Le programme est construit de trois temps forts :  

  1. La formation d’ambassadeurs nationaux du cacao durable, qui feront le lien entre les décideurs et le terrain. Cette première partie, menée par Alisos, est axée sur un travail sur le savoir-être et la mise en commun des connaissances entre participants. 
  1. Une formation technique, apportée par Kinomé, autour du design de systèmes agroforestiers, du financement et de la valorisation de projets cacao durable, du développement de projets coopératifs et de la mesure d’impact. 
  1. Des ateliers pour exporter les modèles et les solutions développés lors des deux premiers temps forts du programme. Des discussions se tiendront avec des acteurs privés et publics, régionaux et internationaux (comme des exportateurs nord-américains ou européens, ou des institutions comme l’Union Européenne). 

 

A l’issue du programme, un guide sur l’agroforesterie et le cacao durable sera produit par Kinomé. Enrichi des débats et échanges du programme, il vise à documenter et partager des bonnes pratiques et des leviers de réussite.  Les participants deviennent ainsi créateurs de solutions concrètes pour la transformation des filières cacao, dans les six pays du programme et au-delà.  

 

Premiers producteurs mondiaux de cacao, la Côte d’Ivoire et le Ghana sont largement dépendant des exportations de fèves. Or la production de cacao pose une réelle menace pour les forêts locales. Sur l’ensemble de la région ouest africaine, la Banque Mondiale considère qu’entre 1988 et 2007, 2,3 millions d’hectares de forêt ont été défrichées pour la production cacaoyère, impactant fortement la qualité des sols et les récoltes de fèves. C’est est un enjeu global qui touche également les pays producteurs d’Amérique du Sud.
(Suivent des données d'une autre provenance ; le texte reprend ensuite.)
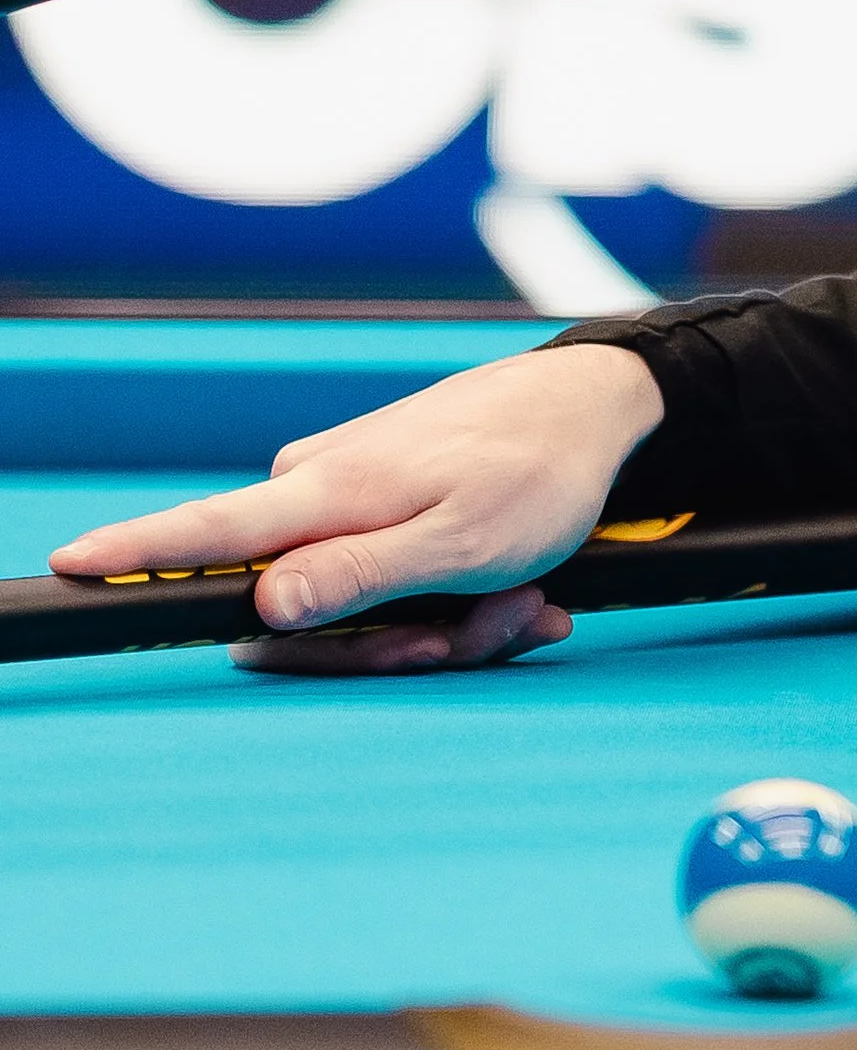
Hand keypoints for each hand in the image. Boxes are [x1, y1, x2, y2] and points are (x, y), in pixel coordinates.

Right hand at [47, 343, 662, 676]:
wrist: (594, 406)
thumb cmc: (538, 474)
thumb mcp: (461, 544)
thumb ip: (360, 575)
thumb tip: (263, 605)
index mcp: (327, 498)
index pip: (207, 533)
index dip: (133, 554)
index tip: (69, 564)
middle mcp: (321, 493)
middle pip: (301, 614)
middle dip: (398, 644)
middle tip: (491, 627)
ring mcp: (351, 496)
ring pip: (361, 608)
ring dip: (445, 624)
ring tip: (520, 599)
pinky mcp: (381, 502)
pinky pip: (395, 583)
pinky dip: (458, 601)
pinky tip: (520, 593)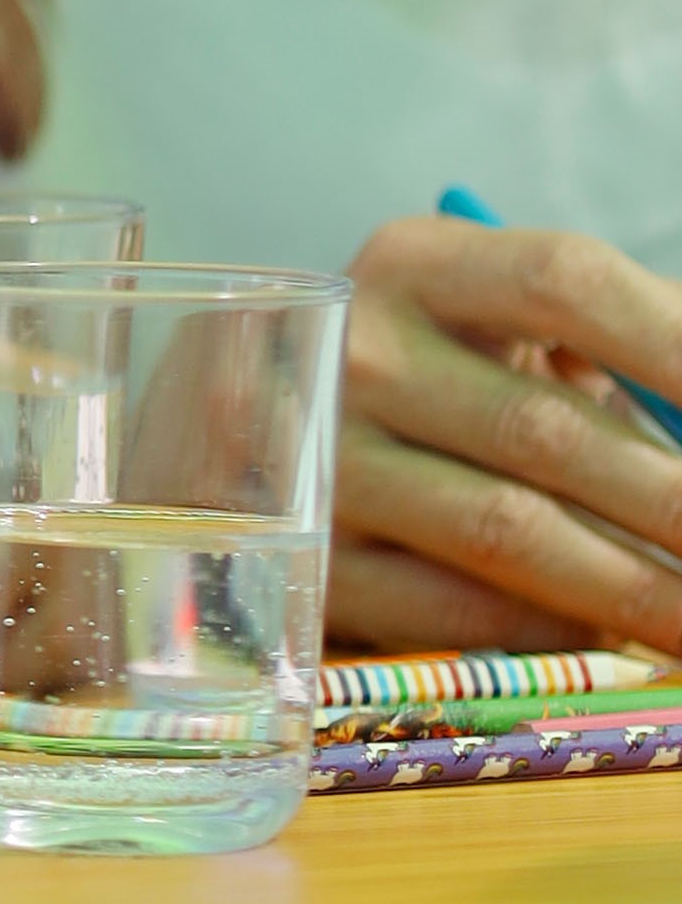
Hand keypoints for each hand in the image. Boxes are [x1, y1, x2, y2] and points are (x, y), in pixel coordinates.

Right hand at [328, 211, 681, 656]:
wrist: (263, 448)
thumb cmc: (436, 385)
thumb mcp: (509, 331)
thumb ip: (629, 347)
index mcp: (414, 267)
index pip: (564, 281)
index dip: (678, 344)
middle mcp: (347, 352)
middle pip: (546, 428)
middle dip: (678, 502)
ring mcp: (311, 461)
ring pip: (505, 529)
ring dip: (635, 586)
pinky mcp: (302, 558)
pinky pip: (449, 608)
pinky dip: (552, 630)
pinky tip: (611, 637)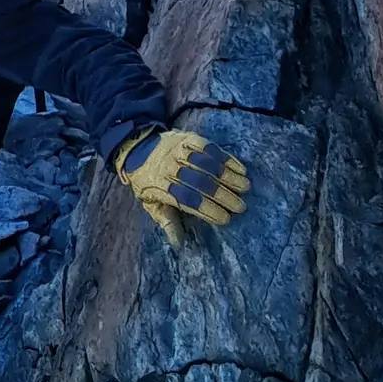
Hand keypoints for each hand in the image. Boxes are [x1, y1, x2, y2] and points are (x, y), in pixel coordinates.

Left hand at [114, 127, 250, 246]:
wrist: (137, 148)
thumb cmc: (148, 181)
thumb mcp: (150, 203)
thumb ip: (166, 221)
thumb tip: (178, 244)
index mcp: (160, 186)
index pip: (186, 199)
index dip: (207, 210)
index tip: (225, 219)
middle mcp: (169, 167)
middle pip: (199, 182)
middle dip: (222, 195)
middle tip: (240, 207)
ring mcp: (178, 150)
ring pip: (206, 164)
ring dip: (227, 176)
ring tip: (245, 187)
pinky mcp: (187, 138)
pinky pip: (208, 147)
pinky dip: (226, 158)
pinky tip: (240, 169)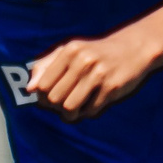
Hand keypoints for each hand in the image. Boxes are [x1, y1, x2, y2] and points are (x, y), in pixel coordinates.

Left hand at [26, 32, 155, 121]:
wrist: (133, 49)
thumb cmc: (95, 53)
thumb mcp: (71, 51)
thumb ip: (46, 66)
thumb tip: (30, 88)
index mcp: (69, 51)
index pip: (43, 85)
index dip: (43, 97)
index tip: (50, 98)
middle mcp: (82, 61)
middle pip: (55, 98)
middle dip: (56, 107)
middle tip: (63, 104)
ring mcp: (98, 75)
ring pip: (70, 107)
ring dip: (70, 114)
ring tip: (75, 109)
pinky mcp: (112, 88)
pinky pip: (90, 111)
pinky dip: (88, 112)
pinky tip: (92, 104)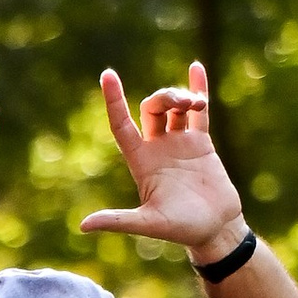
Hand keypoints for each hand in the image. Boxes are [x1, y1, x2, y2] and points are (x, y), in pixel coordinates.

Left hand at [80, 62, 246, 258]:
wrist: (214, 230)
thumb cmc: (180, 230)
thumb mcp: (147, 224)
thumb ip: (118, 221)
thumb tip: (83, 226)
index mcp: (141, 162)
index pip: (121, 124)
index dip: (114, 100)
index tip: (108, 74)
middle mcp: (157, 149)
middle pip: (151, 109)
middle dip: (163, 98)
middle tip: (180, 103)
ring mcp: (179, 145)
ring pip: (173, 108)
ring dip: (182, 96)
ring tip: (195, 104)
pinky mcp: (202, 144)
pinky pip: (199, 112)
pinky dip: (198, 89)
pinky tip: (195, 67)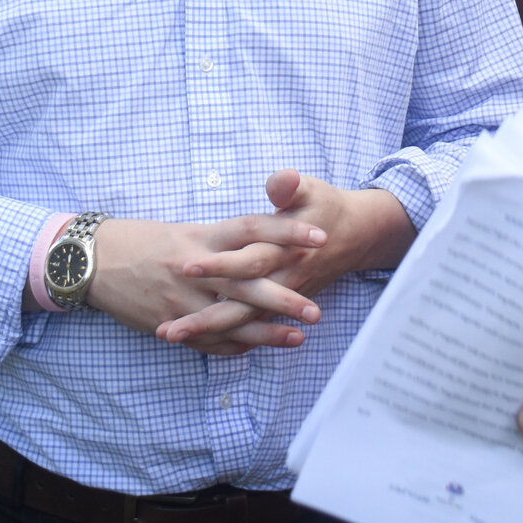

Amorcer une transformation des modes de production et de transformation du cacao vers des filières plus durables, décarbonées et résilientes au changement climatique nécessite un engagement de tous les acteurs de la chaine de valeur, privés comme publics. En finançant le programme Cocoa & Forest Knowledge Exchangela Banque mondiale, par le biais du Forest Carbon Partnership Facility (FCPF), soutient des pays et acteurs déjà engagés dans des initiatives de préservation des forêts comme la CFI ou la REDD+ mais qui ne disposent pas d’outils pour traduire concrètement leur engagement. 

 

Alors que la pandémie de covid-19 aurait pu limiter les échanges de connaissances, la tenue en ligne du programme Cocoa & Forest Knowledge Exchange est une occasion d’innover. « Faute de pouvoir amener les gens sur le terrain, c’est le terrain qu’on amène aux gens » explique Yohann Fare, Responsable des filières durables chez Kinomé. Des images tournées par des équipes sur le terrain deviendront le support des formations et des discussions. Et les outils de visioconférence encouragent un dialogue intercontinental sur la problématique globale qu’est le cacao durable.